Student 'growth scores' focused on in wake of low MCAS results
When it comes to MCAS testing, there’s more than one way to measure achievement said administrators and principals at Wednesday’s School Committee meeting.
“I think all measures are important,” said Dr. Andrea Schwamb, director of curriculum and instruction. “Neglecting any of them is dangerous. To assess how we do every year we can’t just look at achievement. That would be foolish because there’s a different group of students each year.”
The MCAS are statewide standardized tests designed to hold schools, districts, and students accountable for student performance in three core subjects: English, math and science and technology.
Across the district, students performed below the state average in all three subjects in the spring 2016 tests. The only exception was grade five scores in math, where the percentage of fourth graders scoring “proficient” or “advanced” topped the state average 49 percent to 47 percent.

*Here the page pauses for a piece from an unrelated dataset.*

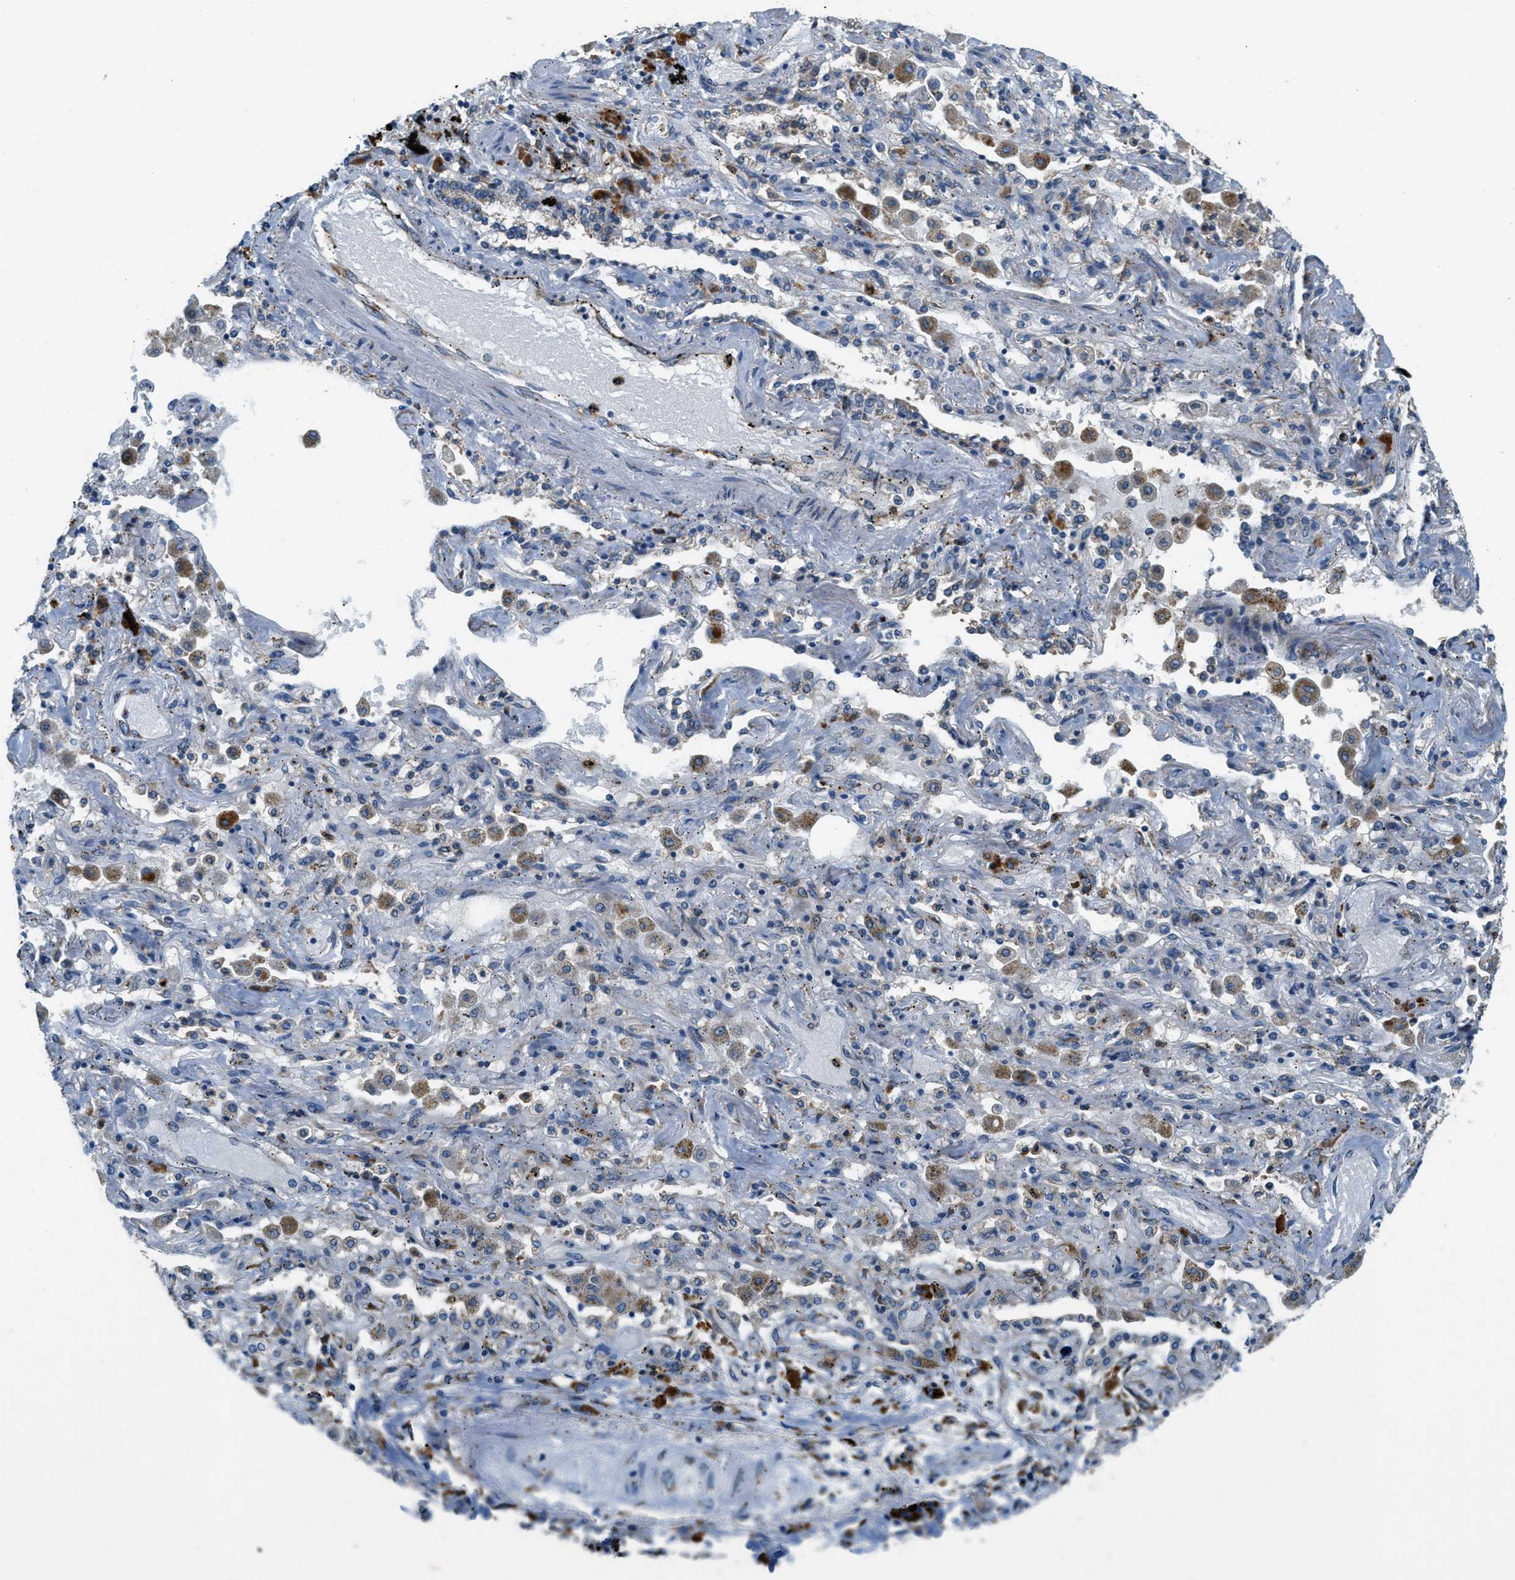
{"staining": {"intensity": "negative", "quantity": "none", "location": "none"}, "tissue": "lung cancer", "cell_type": "Tumor cells", "image_type": "cancer", "snomed": [{"axis": "morphology", "description": "Squamous cell carcinoma, NOS"}, {"axis": "topography", "description": "Lung"}], "caption": "Immunohistochemistry micrograph of neoplastic tissue: squamous cell carcinoma (lung) stained with DAB (3,3'-diaminobenzidine) displays no significant protein staining in tumor cells.", "gene": "GIMAP8", "patient": {"sex": "female", "age": 47}}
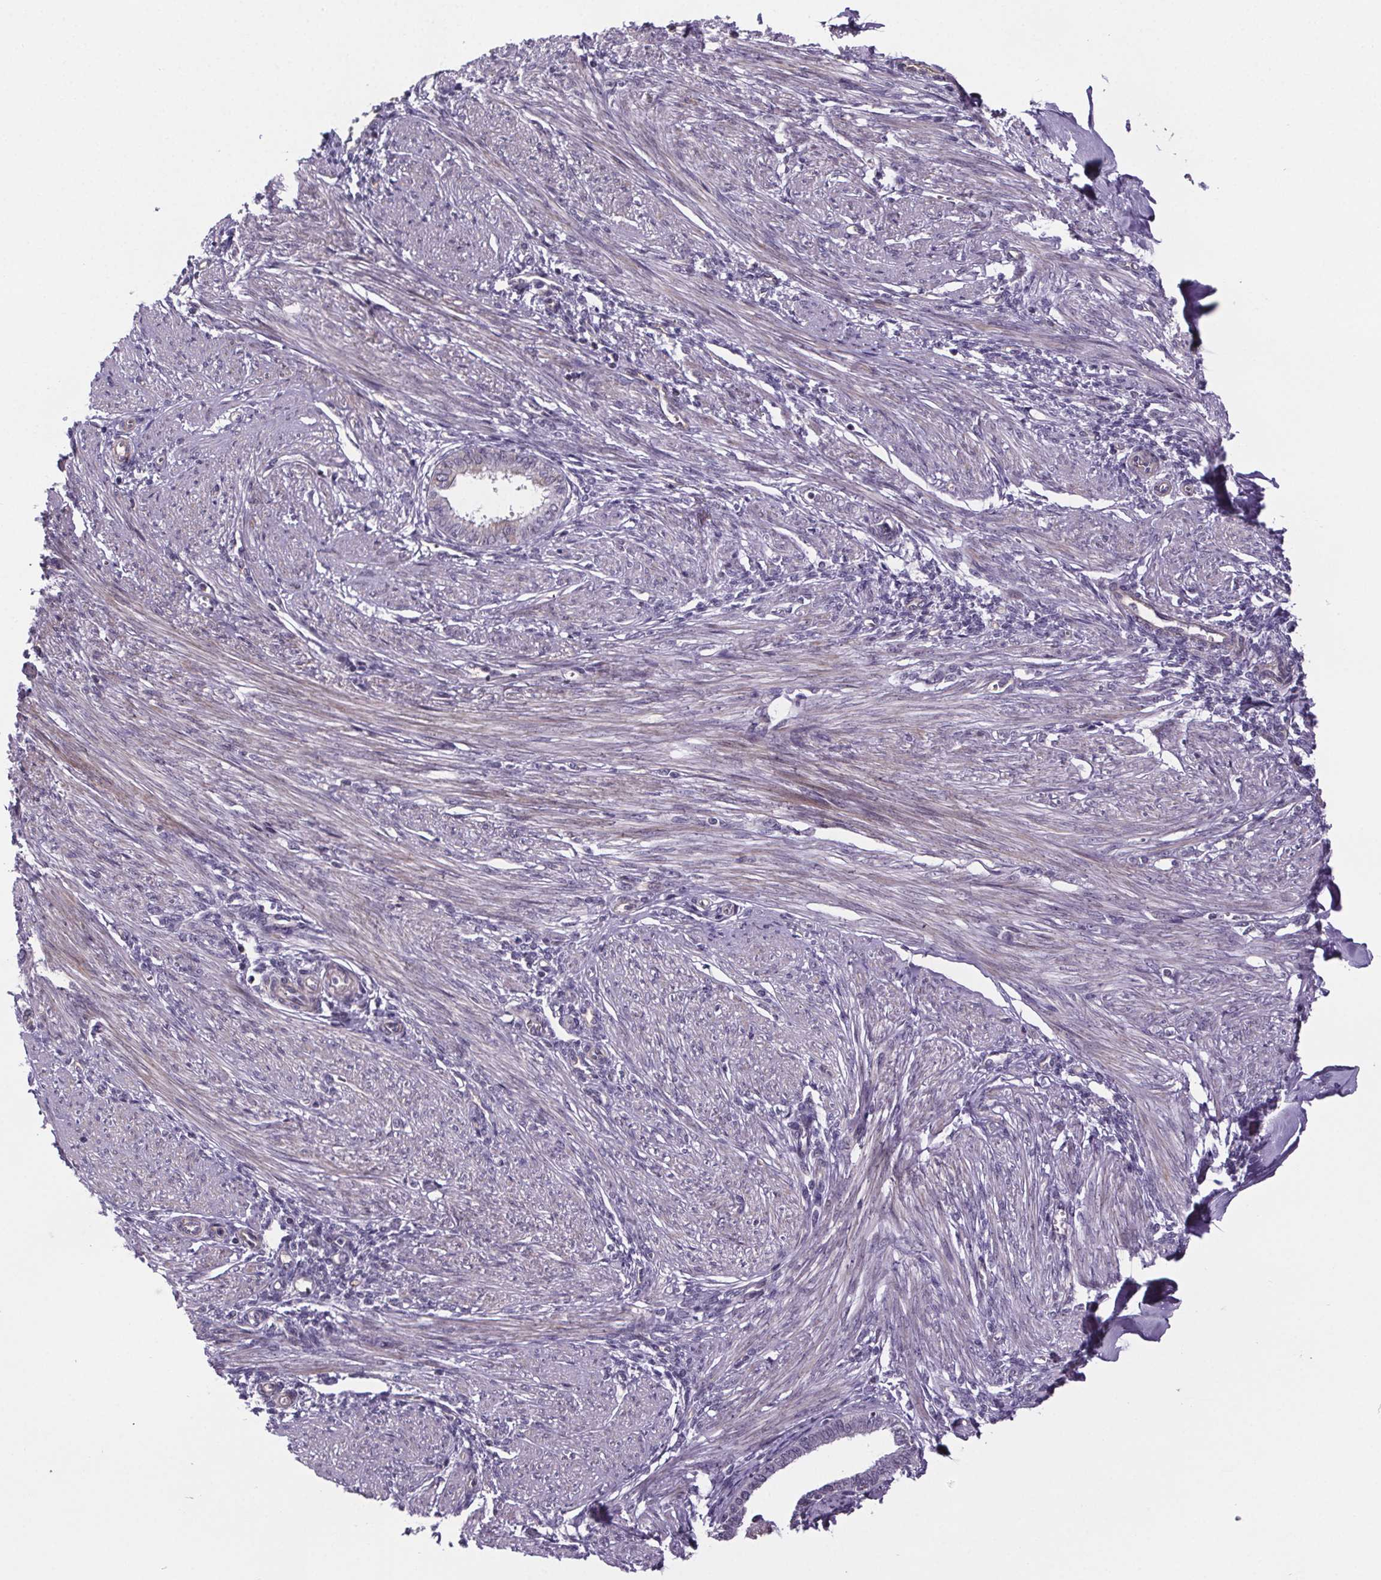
{"staining": {"intensity": "negative", "quantity": "none", "location": "none"}, "tissue": "endometrium", "cell_type": "Cells in endometrial stroma", "image_type": "normal", "snomed": [{"axis": "morphology", "description": "Normal tissue, NOS"}, {"axis": "topography", "description": "Endometrium"}], "caption": "Immunohistochemistry (IHC) histopathology image of normal endometrium: endometrium stained with DAB (3,3'-diaminobenzidine) shows no significant protein expression in cells in endometrial stroma.", "gene": "TTC12", "patient": {"sex": "female", "age": 42}}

Instead of dwelling on those lagging achievement scores, Schwamb stressed that student’s “student growth percentile” could also judge progress. Unlike the MCAS scores which only measure how a student performs in one year, growth reports indicate how much change there has been in achievement year to year. Those numbers, when taken in aggregate, show how a school performs. This method works independently of MCAS achievement levels.
This year, Schwamb and the principals from Wareham High School, Wareham Middle School and Minot Forest Elementary presented their student growth percentile scores.
While scores improved in those schools compared to last year, some were still lower than the 51 percent target number set by the state.
Wareham High School Principal Scott Palladino said math and English scores seesawed from 2014 to 2016.
In 2014, the student growth percentile for all students in math was 36 percent, but dropped to 27 percent in 2015. Palladino said this year the student growth percentile was 42 percent.
English student growth percentile scores were 55 percent in 2014, but dropped to 42.5 percent in 2015. This year, the student growth percentile was 59 percent.
Wareham Middle School Principal Peter Steedman addressed consistent decline in “composite performance index” science scores on the MCAS from 2014 to 2016. The composite performance index measures student progress towards proficiency in a subject.
In 2014, the composite performance index was 77.2 percent; it was 74.8 percent in 2015 and 69.8 percent in 2016.
Steedman said there is a plan in place to bring those scores up. He noted that many schools across the state experienced similar drops due to differences between curriculum and MCAS.
“There is now a transition plan in place for science,” said Steedman. “The Department of Education said they did see a dip in other middle schools across Massachusetts.”
Steedman also focused on climbing student growth percentile scores.
In 2015, the English student growth percentile was 37 percent and this year that number was 44 percent. Math scores rose from 30 percent in 2015 to 39 percent in 2016. The state target for the middle school remained the same at 51 percent.
“The changes we see in growth will eventually change into achievement,” said Steedman. “We know where the deficiencies lie and we understand our growth target needs to be 51.”
Of the schools, only Minot Forest Elementary scores were above the state target for this year.
Principal Joan Seamans said the English student growth percentile score was 48 percent in 2015 and 52 percent in 2016. Mathematics scores were impressive, jumping from 56 percent in 2015 to 60 percent in 2016.
“I don’t think any school has had as compelling [student growth percentile] results,” said committee member Geoff Swett.